John Adams: “ Ich wollte den Moment ausdrücken, gewissermaßen den „Schock des Erkennens“, den man erlebt, wenn man das Ende der kontinentalen Landmasse erreicht. An der Atlantikküste scheint es die Luft mit ihrem Solegeschmack und dem salzigen Duft schon anzukündigen. An die kalifornische Küste zu gelangen ist ein unvergleichliches Erlebnis. Anstatt langsam ins Wasser überzugehen, fällt der westliche Festlandsockel hier jäh ab, oft aus schwindelerregender Höhe, wie an der Steilküste Big Sur, dem Abschnitt zwischen Santa Cruz und Santa Barbara. Hier zerschellen und brechen sich die Strömungen an der Küste in einem langsamen, trägen Rhythmus von furchteinflößender Kraft. Beim Neuankömmling ruft diese erste Begegnung einen zutiefst körperlichen, auf sehr komplexe Weise emotionalen Effekt hervor“

Außerdem spielt das Orchester , said the shotgun to the head, für Sprecher, Sprechchor und Orchester Von Thomas Kessler, auf einem Gedicht von Saul Williams, der seine Poetry selber ins Mikro rappen wird.

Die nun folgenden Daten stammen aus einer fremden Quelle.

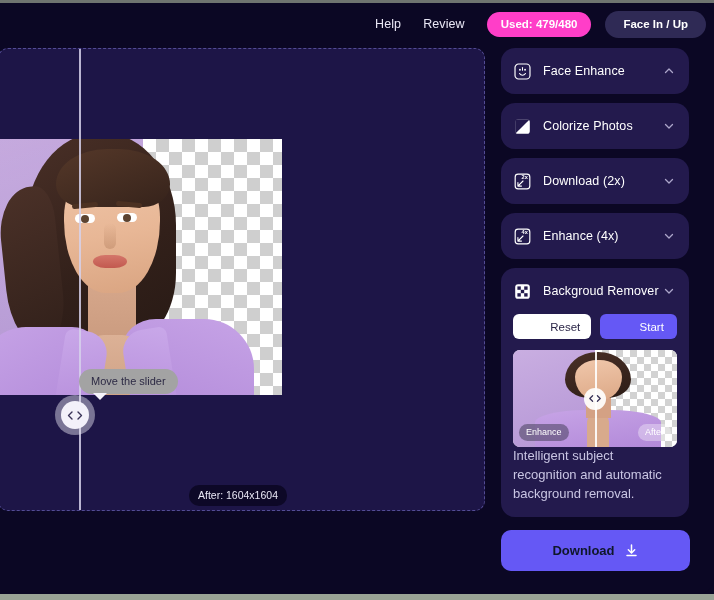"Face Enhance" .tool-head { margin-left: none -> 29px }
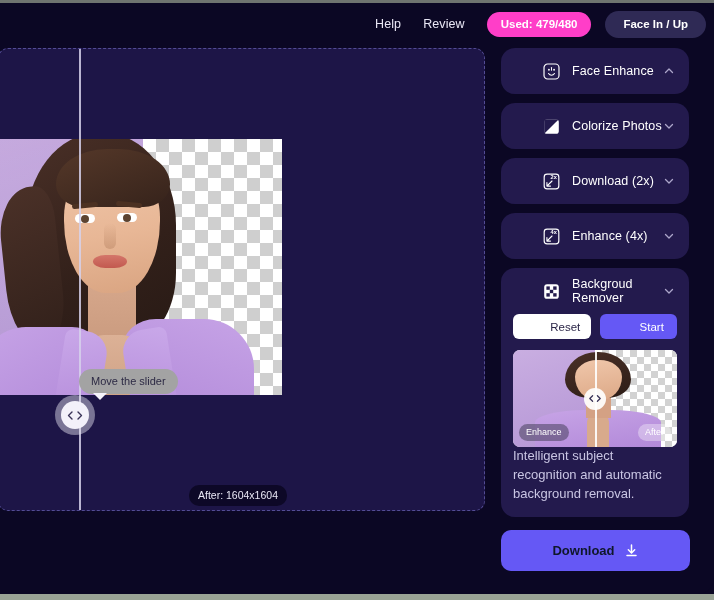"Download (2x)" span.tool-label { text: Download -> Upscaler }
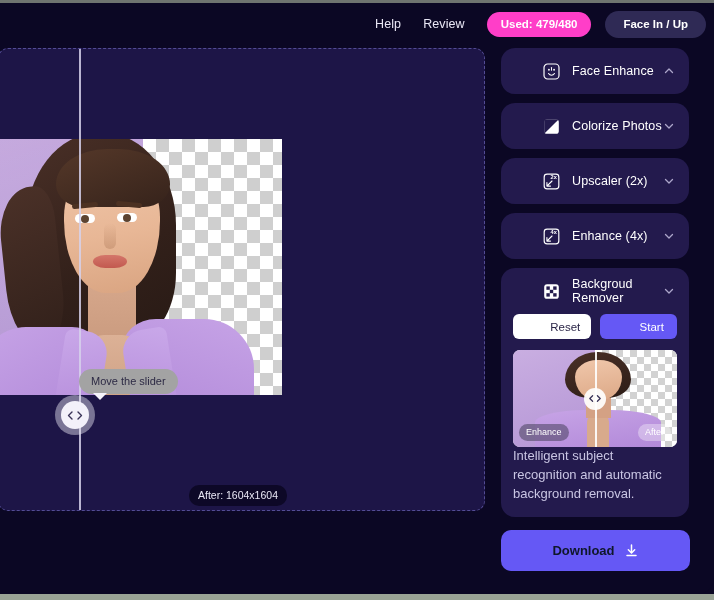"Move the slider" .tooltip { background: #a3a3a3 -> #bef264; left: 80px -> 90px }
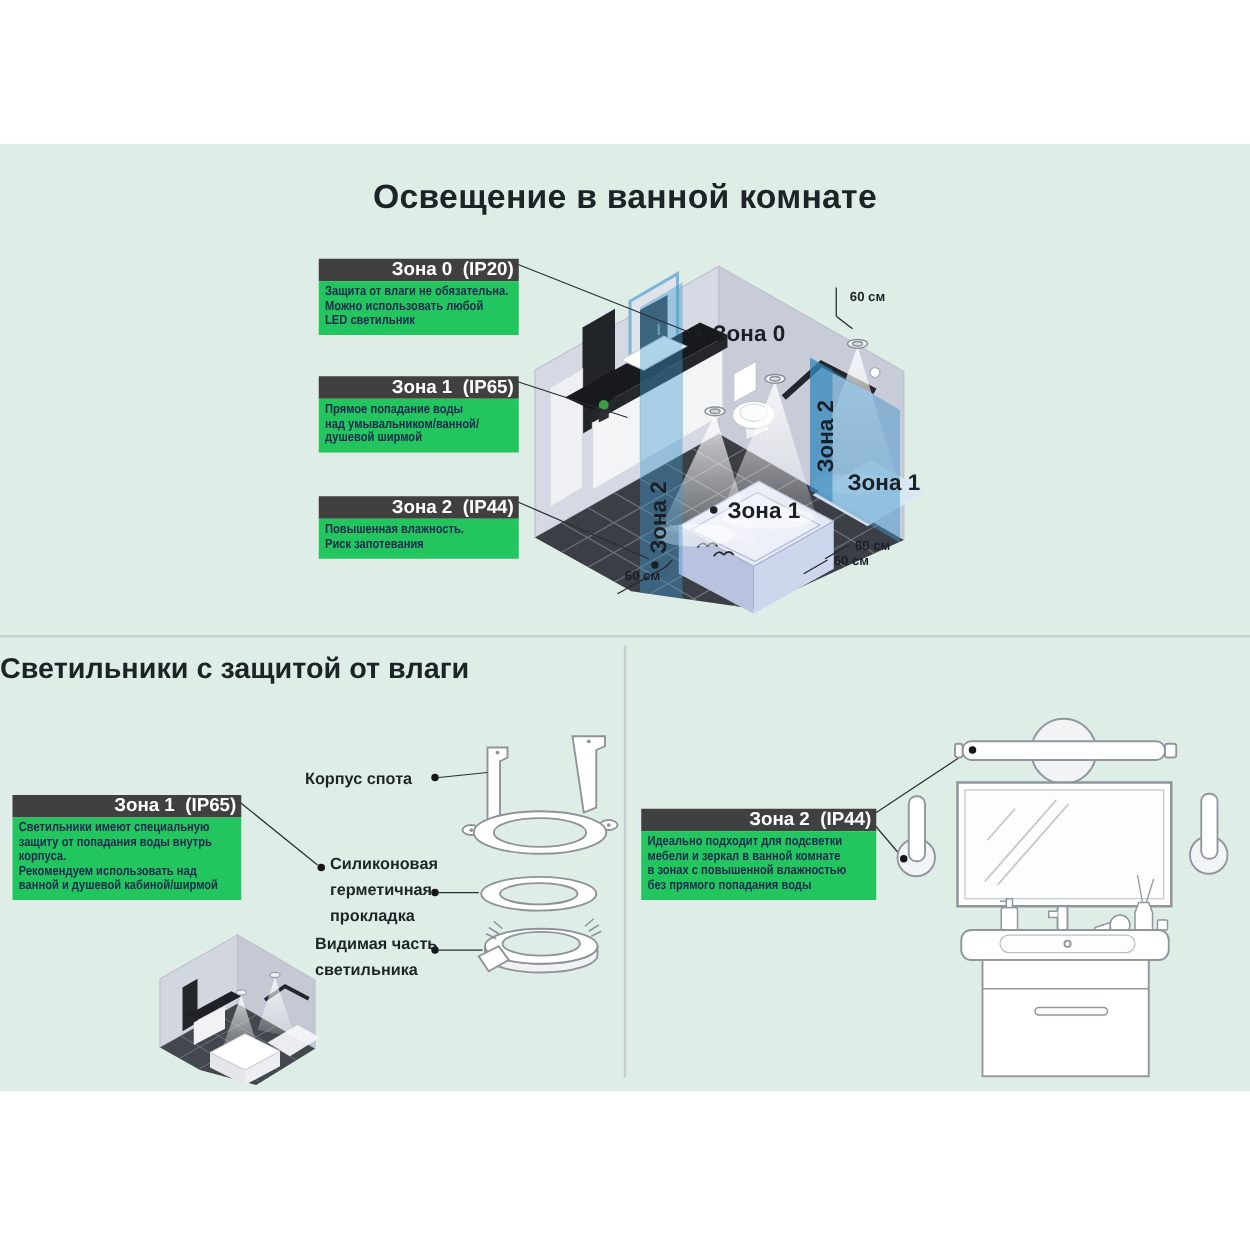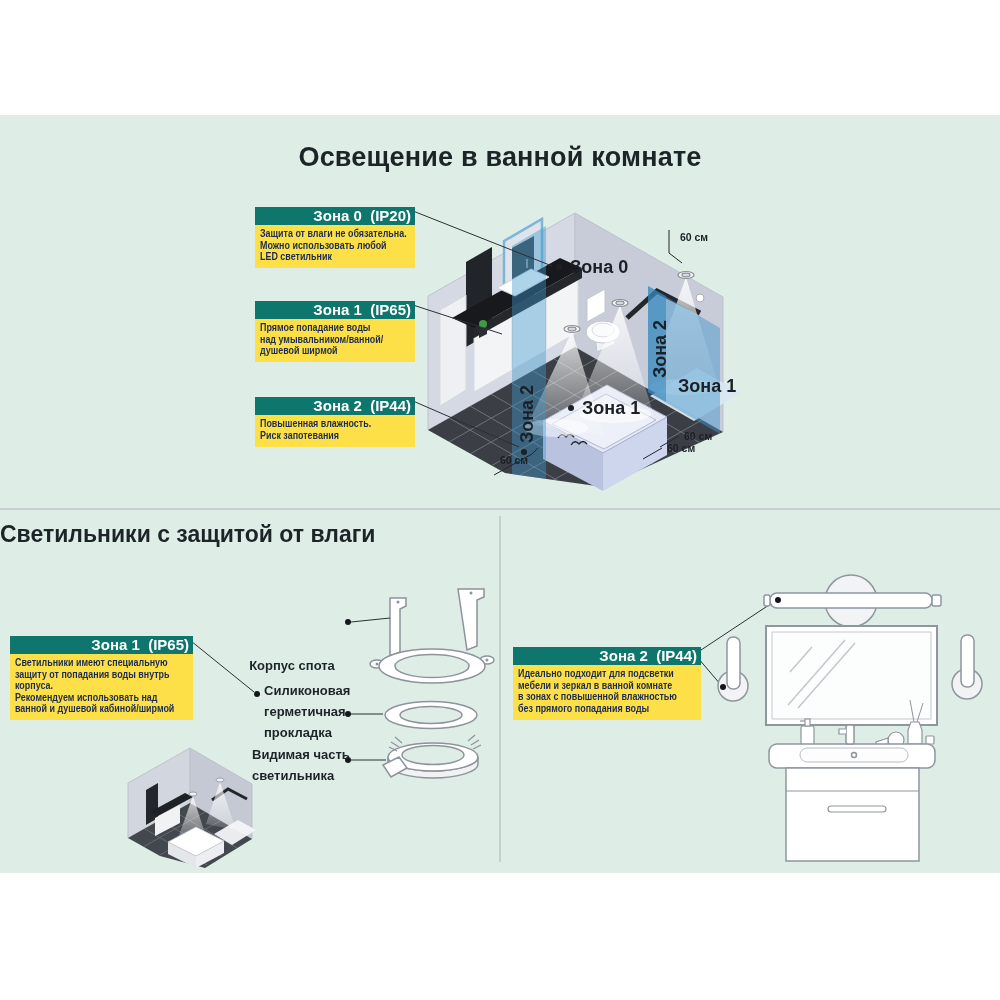"Зона 0 (IP20)" .callout-header { background: #0f766e -> #404040 }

Die Stimme führt wie ein roter Faden, zwischen Lyrik und Sprechgesang, sozusagen atemlos durch das ganze Stück und wird nur selten durch kurze Orchestereinbrüche gestoppt. ", said the shotgun to the head" erzählt von Dämonen und Gottheiten, von Katastrophen und Erlösung, von Verzweiflung und Liebe und ist trotz seiner politisch aktuellen Brisanz eigentlich ein großes, episches Liebesgedicht in einer wunderbar bildreichen Sprache voll mit Symbolen, Erinnerungen und Hoffnungen.
Begleitet wird Saul Williams von einer Gruppe jungendlicher Hamburger Rapper.

Mit der Raum – Klang Installation "Verflochten ist das Geflecht", wird der erste Abend des Festivals seinen Ausklang finden.